From the outside, it sounds like the goal get into something that pays well, secure your future live comfortably
But I’m curious how many people actually got there and realized the trade offs weren’t worth it
Long hours, stress no time burnout feeling stuck things people don’t really talk about early on
If you’ve experienced it would you still choose the same path again?
Jobadvisor
**Yes, many people have regretted (or at least seriously questioned) chasing purely high-paying careers**, especially once the realities of long hours, chronic stress, burnout, health impacts, and lost personal time set in. It's a common theme in career discussions, Reddit threads, forums, and personal stories.
Common Experiences from People Who "Made It"
- **The trade-offs hit hard after a few years**: Fields like Big Law, investment banking, high-level consulting, tech (especially during hype cycles), and certain corporate/finance roles often deliver strong pay but demand 60–80+ hour weeks, constant availability, and high pressure. People report coming home exhausted, eating standing up, missing family events, declining health, and eroded relationships. Some describe it as "selling their soul" for a few years.
- **Burnout and "golden handcuffs"**: High earners can feel trapped by lifestyle creep (nice house, schools, vacations funded by the salary), identity tied to the job, or debt (e.g., student loans). Quitting feels risky even when miserable. Many stay but disengage or quietly resent it.
- **Real examples**:
- Lawyers leaving Big Law after 4 years for in-house roles (often 40–50% pay cut) to regain sleep, hobbies, and relationships—but often not regretting the initial high-earning period for debt payoff and runway.
- Tech/corporate workers quitting six-figure roles due to AI-driven intensity or endless grind; many report no regrets after leaving, with improved well-being.
- People who hit $180k+ but had worse health/fewer friends than at $80k–140k, realizing money solves financial stress but creates new pressures.
Not everyone regrets it. Some view the "middle years" of grinding as worth it for later leverage: expertise that allows lighter workloads, financial security (e.g., nearing FIRE), better family provision, or options like stepping back without panic. Type-A personalities might grind hard regardless of pay.

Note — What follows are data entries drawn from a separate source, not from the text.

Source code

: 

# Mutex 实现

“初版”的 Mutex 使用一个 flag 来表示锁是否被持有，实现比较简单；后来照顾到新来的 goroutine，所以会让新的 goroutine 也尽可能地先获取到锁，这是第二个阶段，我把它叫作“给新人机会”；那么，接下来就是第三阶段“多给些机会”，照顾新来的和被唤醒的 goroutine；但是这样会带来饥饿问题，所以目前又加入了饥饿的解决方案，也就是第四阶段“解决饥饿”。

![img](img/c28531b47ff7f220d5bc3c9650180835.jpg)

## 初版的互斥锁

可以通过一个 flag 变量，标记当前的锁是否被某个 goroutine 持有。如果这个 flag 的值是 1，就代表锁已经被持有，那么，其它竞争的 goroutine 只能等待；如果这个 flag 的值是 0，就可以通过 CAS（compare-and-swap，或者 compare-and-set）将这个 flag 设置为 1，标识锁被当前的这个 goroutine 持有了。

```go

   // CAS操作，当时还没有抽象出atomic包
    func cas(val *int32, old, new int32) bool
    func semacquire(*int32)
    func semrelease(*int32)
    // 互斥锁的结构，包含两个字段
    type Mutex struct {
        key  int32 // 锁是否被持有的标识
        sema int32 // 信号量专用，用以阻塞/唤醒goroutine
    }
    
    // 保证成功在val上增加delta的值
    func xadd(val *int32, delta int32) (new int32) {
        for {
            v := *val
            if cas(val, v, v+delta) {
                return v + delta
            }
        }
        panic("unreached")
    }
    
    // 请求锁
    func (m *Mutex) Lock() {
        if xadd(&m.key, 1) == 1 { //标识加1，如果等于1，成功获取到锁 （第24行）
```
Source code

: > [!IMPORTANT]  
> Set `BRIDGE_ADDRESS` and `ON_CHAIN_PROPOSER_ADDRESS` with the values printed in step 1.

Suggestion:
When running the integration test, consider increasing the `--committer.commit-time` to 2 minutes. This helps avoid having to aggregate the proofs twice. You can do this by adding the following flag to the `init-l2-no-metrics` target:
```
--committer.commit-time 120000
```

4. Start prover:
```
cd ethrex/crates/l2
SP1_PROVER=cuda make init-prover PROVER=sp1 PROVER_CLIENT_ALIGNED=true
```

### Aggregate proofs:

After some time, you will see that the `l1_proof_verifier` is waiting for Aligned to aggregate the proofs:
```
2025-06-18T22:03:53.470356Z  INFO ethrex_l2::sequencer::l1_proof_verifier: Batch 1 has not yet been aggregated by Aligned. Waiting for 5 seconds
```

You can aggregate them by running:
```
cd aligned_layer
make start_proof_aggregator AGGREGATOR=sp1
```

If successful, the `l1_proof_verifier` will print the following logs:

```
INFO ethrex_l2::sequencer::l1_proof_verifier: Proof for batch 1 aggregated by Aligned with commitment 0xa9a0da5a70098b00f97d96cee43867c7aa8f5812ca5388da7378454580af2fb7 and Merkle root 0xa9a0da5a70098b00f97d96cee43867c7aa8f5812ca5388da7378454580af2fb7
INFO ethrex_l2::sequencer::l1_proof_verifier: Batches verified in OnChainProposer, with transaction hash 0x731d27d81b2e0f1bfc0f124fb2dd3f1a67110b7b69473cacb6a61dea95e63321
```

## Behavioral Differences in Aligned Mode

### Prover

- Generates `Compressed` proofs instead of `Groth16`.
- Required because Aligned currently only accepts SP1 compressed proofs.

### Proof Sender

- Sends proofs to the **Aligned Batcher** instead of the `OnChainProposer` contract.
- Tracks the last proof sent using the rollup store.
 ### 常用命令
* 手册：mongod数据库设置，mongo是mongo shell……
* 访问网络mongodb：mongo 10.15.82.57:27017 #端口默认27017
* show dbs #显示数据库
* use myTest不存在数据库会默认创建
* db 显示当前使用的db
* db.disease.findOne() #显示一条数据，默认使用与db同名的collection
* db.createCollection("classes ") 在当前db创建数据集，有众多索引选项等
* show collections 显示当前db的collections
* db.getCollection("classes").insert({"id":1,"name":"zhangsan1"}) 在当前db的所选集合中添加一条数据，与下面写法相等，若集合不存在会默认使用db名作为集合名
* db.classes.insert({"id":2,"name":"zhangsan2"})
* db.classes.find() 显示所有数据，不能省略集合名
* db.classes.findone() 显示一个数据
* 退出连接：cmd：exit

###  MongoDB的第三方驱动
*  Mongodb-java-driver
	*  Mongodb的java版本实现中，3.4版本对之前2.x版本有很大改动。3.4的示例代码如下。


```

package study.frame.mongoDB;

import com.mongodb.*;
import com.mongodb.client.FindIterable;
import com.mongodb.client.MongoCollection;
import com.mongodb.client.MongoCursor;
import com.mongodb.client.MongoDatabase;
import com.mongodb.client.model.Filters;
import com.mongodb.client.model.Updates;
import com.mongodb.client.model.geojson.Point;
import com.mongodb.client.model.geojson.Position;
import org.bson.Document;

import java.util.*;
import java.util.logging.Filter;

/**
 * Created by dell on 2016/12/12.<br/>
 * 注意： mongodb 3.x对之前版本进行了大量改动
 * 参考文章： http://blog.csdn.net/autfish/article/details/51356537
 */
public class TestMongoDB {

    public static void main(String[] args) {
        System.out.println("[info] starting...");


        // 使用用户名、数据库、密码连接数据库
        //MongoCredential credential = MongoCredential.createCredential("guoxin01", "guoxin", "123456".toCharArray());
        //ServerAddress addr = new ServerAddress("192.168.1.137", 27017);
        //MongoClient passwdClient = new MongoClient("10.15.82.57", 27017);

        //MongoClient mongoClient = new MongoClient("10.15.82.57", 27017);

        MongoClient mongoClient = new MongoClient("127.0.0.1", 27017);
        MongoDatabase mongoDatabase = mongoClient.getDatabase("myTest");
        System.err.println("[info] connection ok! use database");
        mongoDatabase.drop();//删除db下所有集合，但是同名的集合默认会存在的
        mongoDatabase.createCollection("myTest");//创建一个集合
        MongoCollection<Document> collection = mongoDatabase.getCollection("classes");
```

### Broader Data and Patterns
Surveys show **work-life balance often ranks above or equal to pay** as a priority (especially post-pandemic, and for younger workers). Higher income correlates with greater overall life satisfaction, but workplace happiness plateaus or depends more on culture, autonomy, and meaning than salary alone (with big gains for those over ~$200k).
Many realize the downsides too late—after investing years in a path. Regret is more common around *staying too long* in a bad fit than switching earlier. Low-paying jobs can also involve stress/poverty-related burnout, just without the financial buffer.
Would They Choose the Same Path Again?
- **Mixed, but often "yes with caveats"**: Many say the money bought security/options they wouldn't trade, but they'd negotiate better boundaries earlier, choose a better culture/firm, or pivot sooner to something sustainable. Others wish they'd prioritized time/fulfillment from the start and avoided the health costs.
- A key insight: **Money amplifies but doesn't create meaning**. It funds comfort and self-exploration, but if the daily reality erodes your health, relationships, or joy, the "comfortable future" feels hollow. Purpose, autonomy, and recovery time matter a lot.
**Advice that emerges repeatedly**: Know your values upfront (time with family? Hobbies? Impact? Security?). Test the path with internships/shadowing. Build skills that transfer. Aim for high pay *with* leverage (e.g., niche expertise) rather than pure grind. Many who stepped back to lower stress (even with pay cuts) report higher daily happiness, especially if they had savings as a cushion.
It's highly personal—what's "worth it" depends on your tolerance for stress, financial starting point, life stage, and what you value. The outside view (money + stability) hides the day-to-day grind for many. If you're early in your career, experiment and reflect often rather than assuming the high-pay track is automatically optimal.